Abstract

Increased fibroblast growth factor-12 (FGF12) is associated with negative affect

Turner CA, Waselus M, O'Connor AM, Krolewski DM, Foltz M, Kumar V, Lee FS, Bunney R, Bunney WE, Bunney B, Schatzberg AF, Barchas JD, Watson SJ, Akil H
51st Annual Meeting of the Society for Neuroscience. 2022.

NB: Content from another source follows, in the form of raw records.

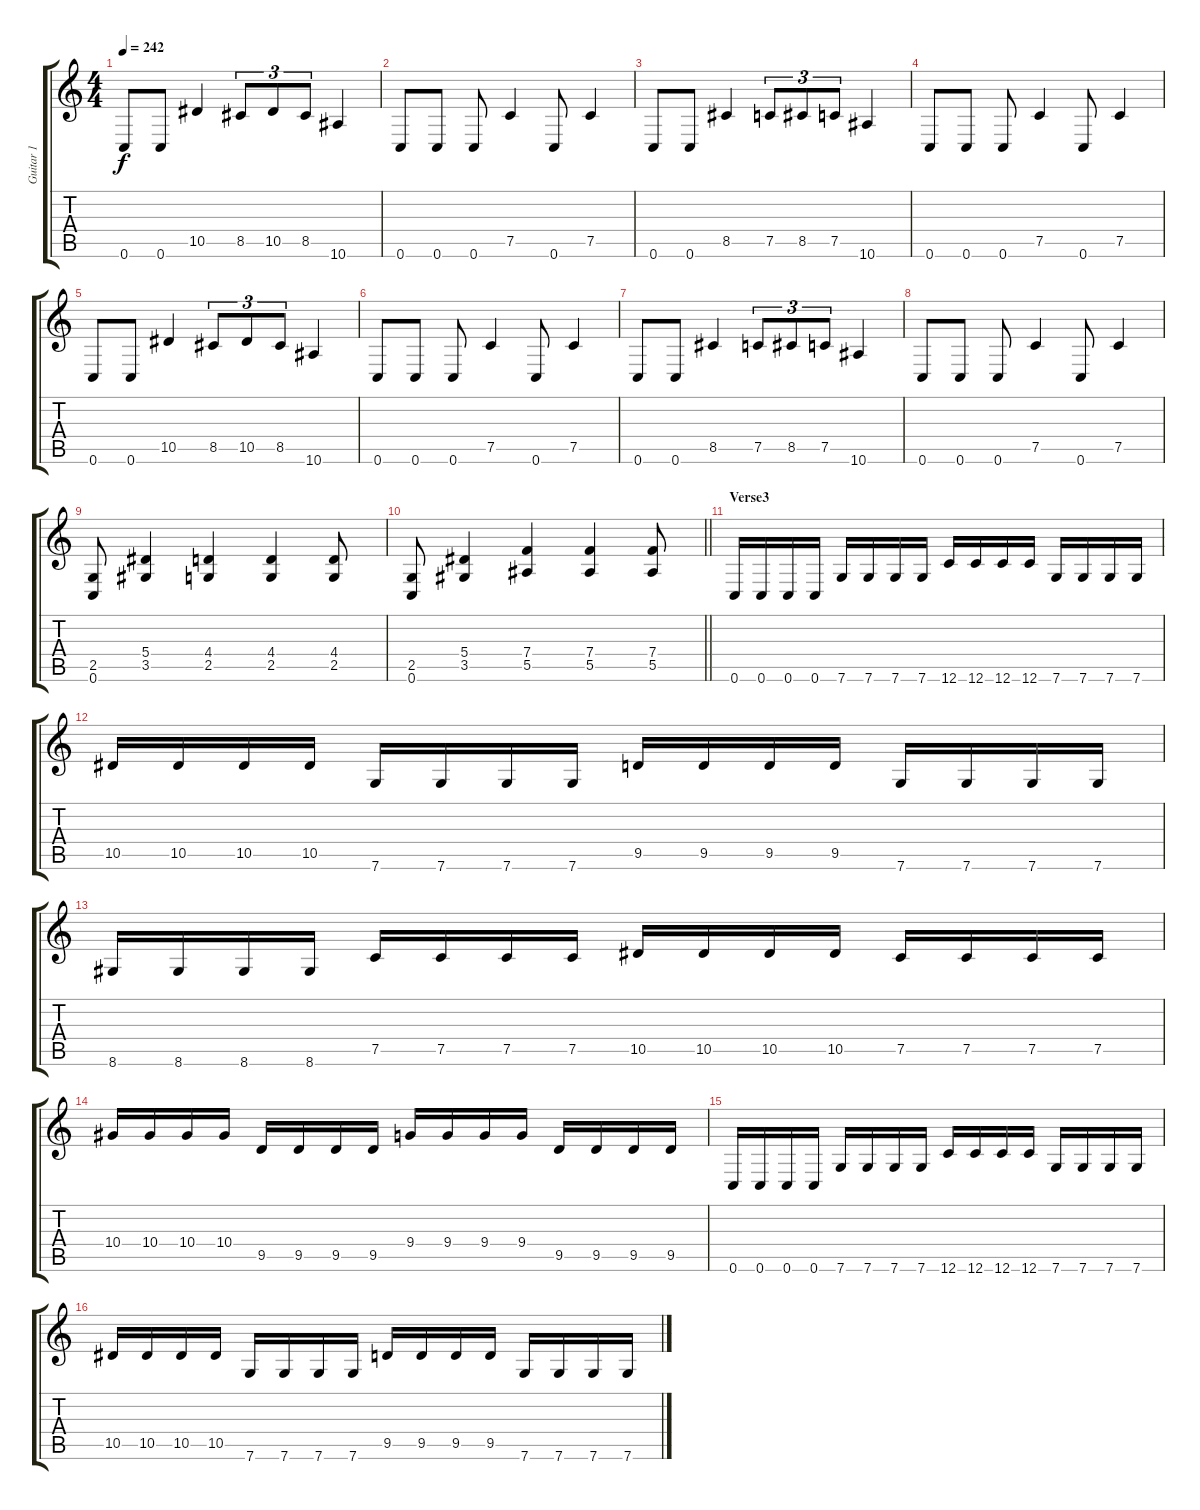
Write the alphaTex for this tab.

\track ("Guitar 1" "Guitar 1") {instrument distortionguitar}
\staff {score tabs}
\tuning (C4 G3 Eb3 Bb2 F2 C2) {hide}
\ts (4 4)
\tempo 242
\clef g2
\ks c
0.6.8{dy f} 0.6.8 10.5.4 8.5.8{tu (3 2)} 10.5.8{tu (3 2)} 8.5.8{tu (3 2)} 10.6.4 |
0.6.8 0.6.8 0.6.8 7.5.4 0.6.8 7.5.4 |
0.6.8 0.6.8 8.5.4 7.5.8{tu (3 2)} 8.5.8{tu (3 2)} 7.5.8{tu (3 2)} 10.6.4 |
0.6.8 0.6.8 0.6.8 7.5.4 0.6.8 7.5.4 |
0.6.8 0.6.8 10.5.4 8.5.8{tu (3 2)} 10.5.8{tu (3 2)} 8.5.8{tu (3 2)} 10.6.4 |
0.6.8 0.6.8 0.6.8 7.5.4 0.6.8 7.5.4 |
0.6.8 0.6.8 8.5.4 7.5.8{tu (3 2)} 8.5.8{tu (3 2)} 7.5.8{tu (3 2)} 10.6.4 |
0.6.8 0.6.8 0.6.8 7.5.4 0.6.8 7.5.4 |
(2.5 0.6).8 (5.4 3.5).4 (4.4 2.5).4 (4.4 2.5).4 (4.4 2.5).8 |
\barLineRight lightlight
(2.5 0.6).8 (5.4 3.5).4 (7.4 5.5).4 (7.4 5.5).4 (7.4 5.5).8 |
\section ("" "Verse3")
0.6.16 0.6.16 0.6.16 0.6.16 7.6.16 7.6.16 7.6.16 7.6.16 12.6.16 12.6.16 12.6.16 12.6.16 7.6.16 7.6.16 7.6.16 7.6.16 |
10.5.16 10.5.16 10.5.16 10.5.16 7.6.16 7.6.16 7.6.16 7.6.16 9.5.16 9.5.16 9.5.16 9.5.16 7.6.16 7.6.16 7.6.16 7.6.16 |
8.6.16 8.6.16 8.6.16 8.6.16 7.5.16 7.5.16 7.5.16 7.5.16 10.5.16 10.5.16 10.5.16 10.5.16 7.5.16 7.5.16 7.5.16 7.5.16 |
10.4.16 10.4.16 10.4.16 10.4.16 9.5.16 9.5.16 9.5.16 9.5.16 9.4.16 9.4.16 9.4.16 9.4.16 9.5.16 9.5.16 9.5.16 9.5.16 |
0.6.16 0.6.16 0.6.16 0.6.16 7.6.16 7.6.16 7.6.16 7.6.16 12.6.16 12.6.16 12.6.16 12.6.16 7.6.16 7.6.16 7.6.16 7.6.16 |
10.5.16 10.5.16 10.5.16 10.5.16 7.6.16 7.6.16 7.6.16 7.6.16 9.5.16 9.5.16 9.5.16 9.5.16 7.6.16 7.6.16 7.6.16 7.6.16
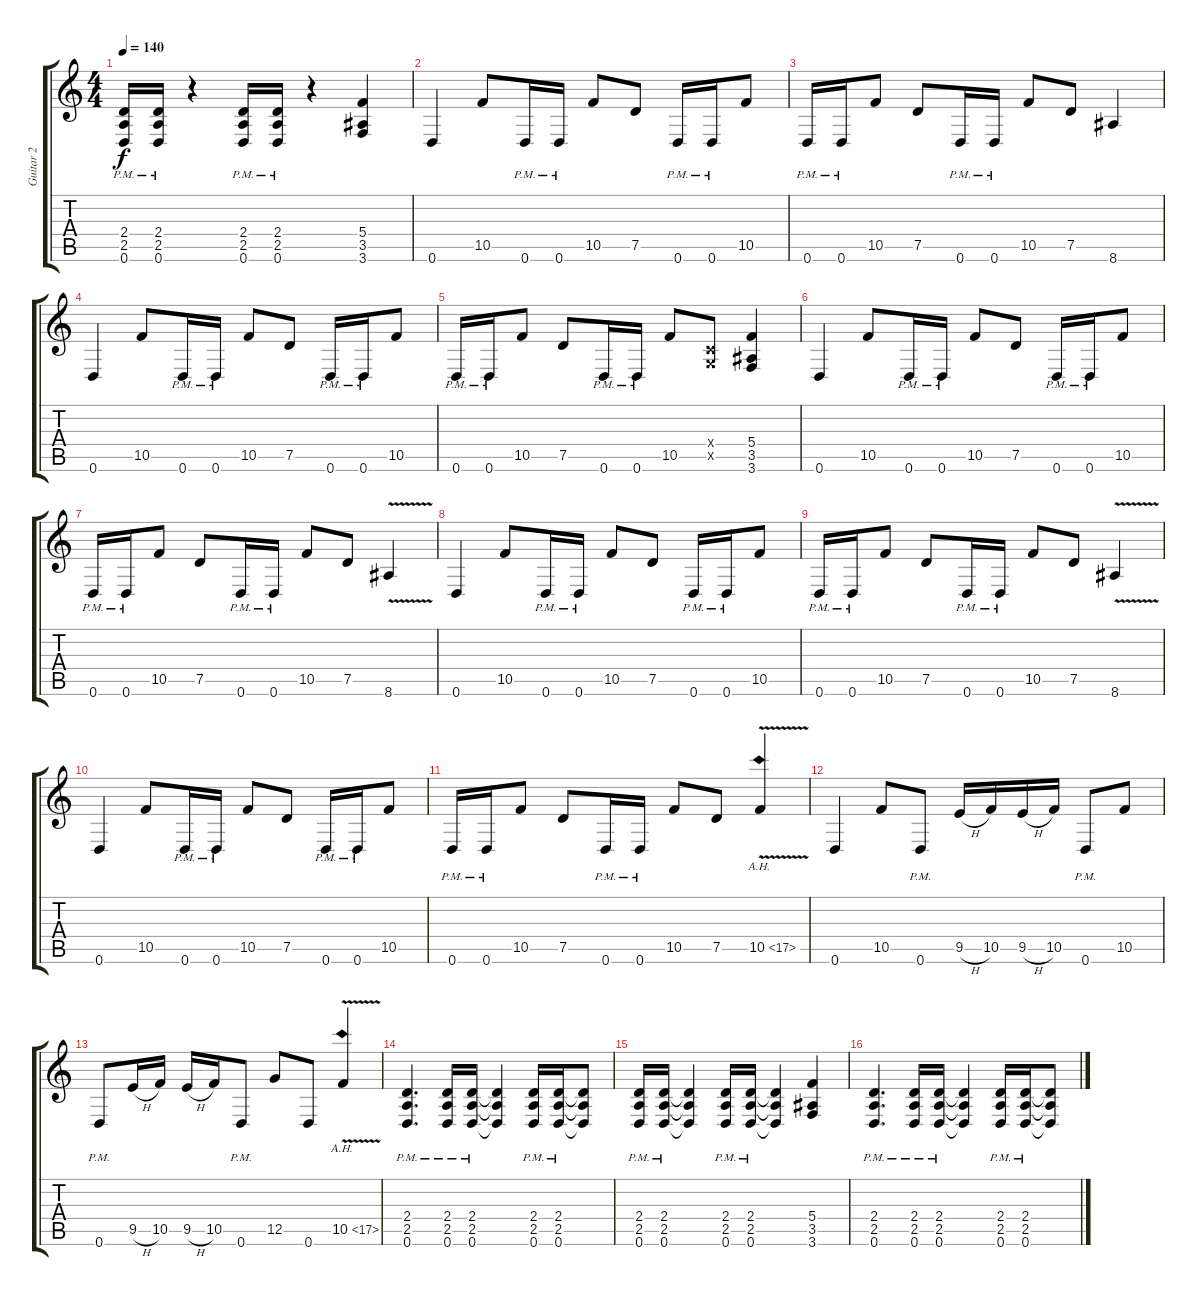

The fibroblast growth factor (FGF) family has previously been implicated in mood disorders, especially Major Depressive Disorder (MDD). FGF12, one of the intracellular members, was increased in the anterior cingulate cortex of individuals with MDD (Evans et al., 2004). FGF12 is an intracellular FGF that binds to voltage-gated sodium channels to increase neuronal excitability. We sought to understand whether FGF12 was altered in the hippocampus of individuals with mood disorders, particularly MDD. We also analyzed FGF12 gene expression in the hippocampus of two rodent models of depression-like behavior. Finally, we sought to determine cell type expression of FGF12. In MDD, FGF12 gene expression was increased in the postmortem human hippocampus by qRT-PCR, and the anterior dentate gyrus by mRNA in situ hybridization. In rats, FGF12 gene expression was increased in the dentate gyrus of the hippocampus following chronic variable stress and subchronic social defeat in adulthood. FGF12 mRNA was present in glutamatergic and all subtypes of GABAergic neurons in the cortex and the dentate gyrus. Since intracellular FGF12 can increase neuronal excitability through its interaction with voltage-gated sodium channels, and there are considerably more glutamatergic cells in the dentate gyrus, FGF12 may bias the hippocampus towards increased excitability. This hypothesis remains to be tested. In conclusion, increased FGF12 is associated with depression in humans and stress exposure in rodents. Its potential role in altered excitation-inhibition balance in the hippocampus warrants further investigation.